We had one great night at Pobjikha where a wide marshy valley is winter home to the black-necked cranes from Tibet. The rough track was almost the death of our little car but the new hotel (needing four wheel drive to get up to the front door) was spectacular. Our rooms were huge with a burning fireplace in each. There were only two other guests. Bev was overjoyed when they issued each person a rubber boiling hot water bottle to take to bed with us as we left the dinner table. I haven’t seen one of these since I was 5 years old.

Bev and I walked to the Education Centre to look through telescopes at the flocks of cranes. The university student counting the birds, said about 350 were in the valley. We felt a bit guilty as the hotel dog, a fine friendly fellow, had decided to come on our 2km walk to look at the cranes but, unknowingly, we took him into the territory of the local canine Hell’s Angels. I am sad to say he was thoroughly done over and was last seen disappearing at high speed with the gang after him. He did survive, as I met him again next morning curled up on the mat in front of the hotel door seemingly none the worse for his drubbing or spending the night in -10 degrees temperature.

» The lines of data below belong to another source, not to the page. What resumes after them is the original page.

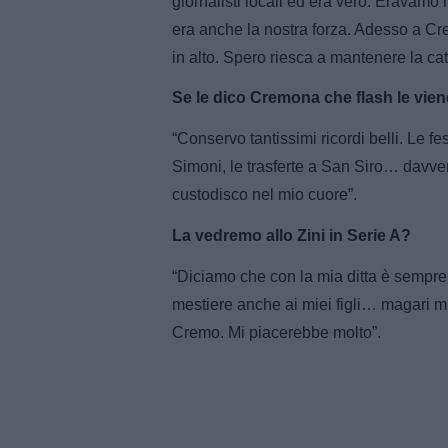
giornalisti locali ed era vero. Eravamo
era anche la nostra forza. Adesso a Cr
in alto. Spero riesca a mantenere la ca
Se le dico Cremona che flash le vie
“Conservo tantissimi ricordi belli. Le f
Simoni, le trasferte a San Siro… davver
custodisco nel mio cuore”.
La vedremo allo Zini in Serie A?
“Diciamo che con la mia ditta è sempre
mestiere anche ai miei figli… magari mi 
Cremo. Mi piacerebbe molto”.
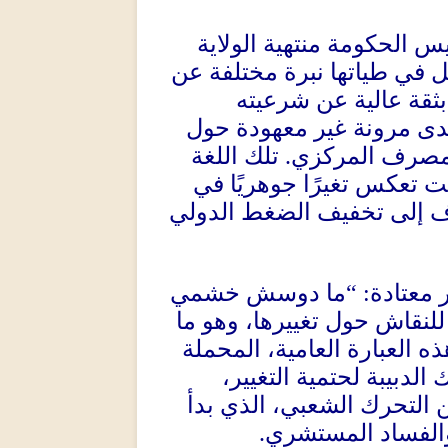
س الحكومة منتهية الولاية
ل في طياتها نبرة مختلفة عن
بثقة عالية عن شرعيته
بدى مرونة غير معهودة حول
لمصرف المركزي
.
تلك اللغة
ت تعكس تغيرًا جوهريًا في
ف إلى تخفيف الضغط الدولي
 معتادة
: “
ما دوسش خشمي
لنقاش حول تغييرها، وهو ما
ذه العبارة العامية، المحملة
الدبيبة لحتمية التغيير،
 التحرك الشعبي، الذي بدأ
والفساد المستشري
.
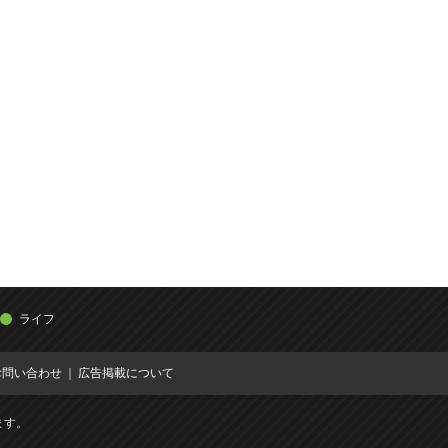
ライフ
お問い合わせ
広告掲載について
ます。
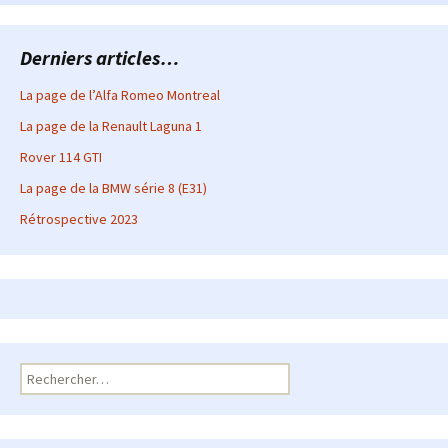
Derniers articles…
La page de l’Alfa Romeo Montreal
La page de la Renault Laguna 1
Rover 114 GTI
La page de la BMW série 8 (E31)
Rétrospective 2023
Rechercher :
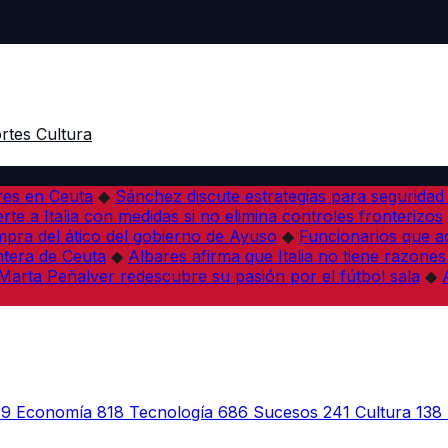
rtes
Cultura
res en Ceuta
◆
Sánchez discute estrategias para seguridad
rte a Italia con medidas si no elimina controles fronterizos
mpra del ático del gobierno de Ayuso
◆
Funcionarios que 
tera de Ceuta
◆
Albares afirma que Italia no tiene razones
Marta Peñalver redescubre su pasión por el fútbol sala
◆
39
Economía
818
Tecnología
686
Sucesos
241
Cultura
138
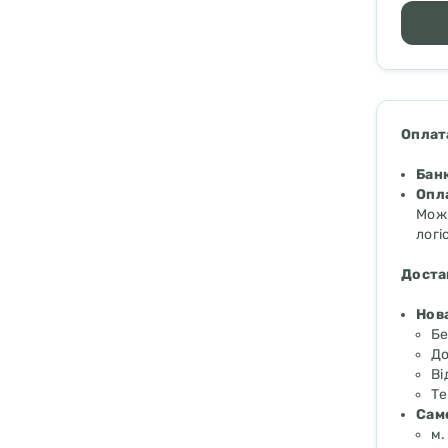
Оплат
Банк
Опл
Можн
логі
Доста
Нов
Б
До
Ві
Те
Само
м.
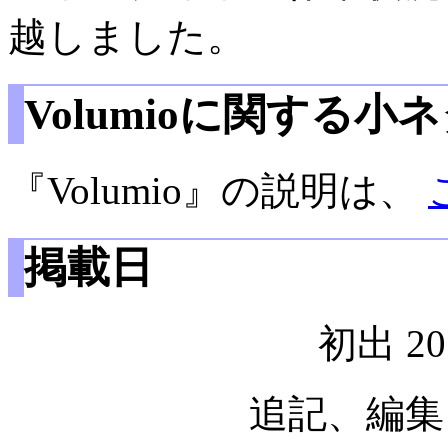
越しました。
Volumioに関する小
『Volumio』の説明は、
掲載日
初出 2
追記、編集 2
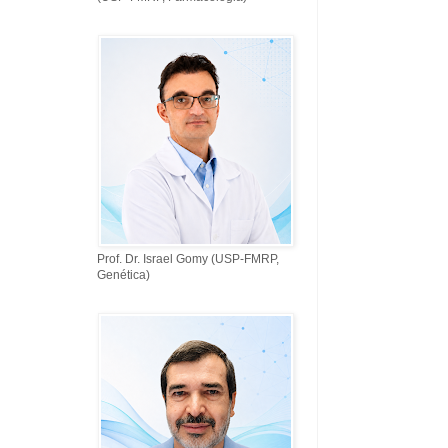
Prof. Dr. Israel Gomy (USP-FMRP,
Genética)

After a very interesting week during which we went from snowy passes down to full tropical jungle and saw numerous Buddhist temples, interesting villages (and counted hundreds of sacks of food in various school stores) and winding mountain tracks, Bev and I dropped Tshering off in Thimpu and returned to Phuentsholing.

New Years day once more saw us on the road as we headed into India to take Bev the 150km to Siliguri for her flight from Bagdogra airport to Calcutta and home. She was very taken with the 30 seat busses and their 70 passengers hanging off the rear bumper and on the roof racks. After a ride in the Indian version of a Bangkok TUK TUK and another in the pedal rickshaws we had a delightful final evening at the hotel with workmen pounding on our wall until 10.30 at night.

I dropped Bev at the airport then drove back to Bhutan in the mighty midget ready for the last 6 weeks before completion of my sentence.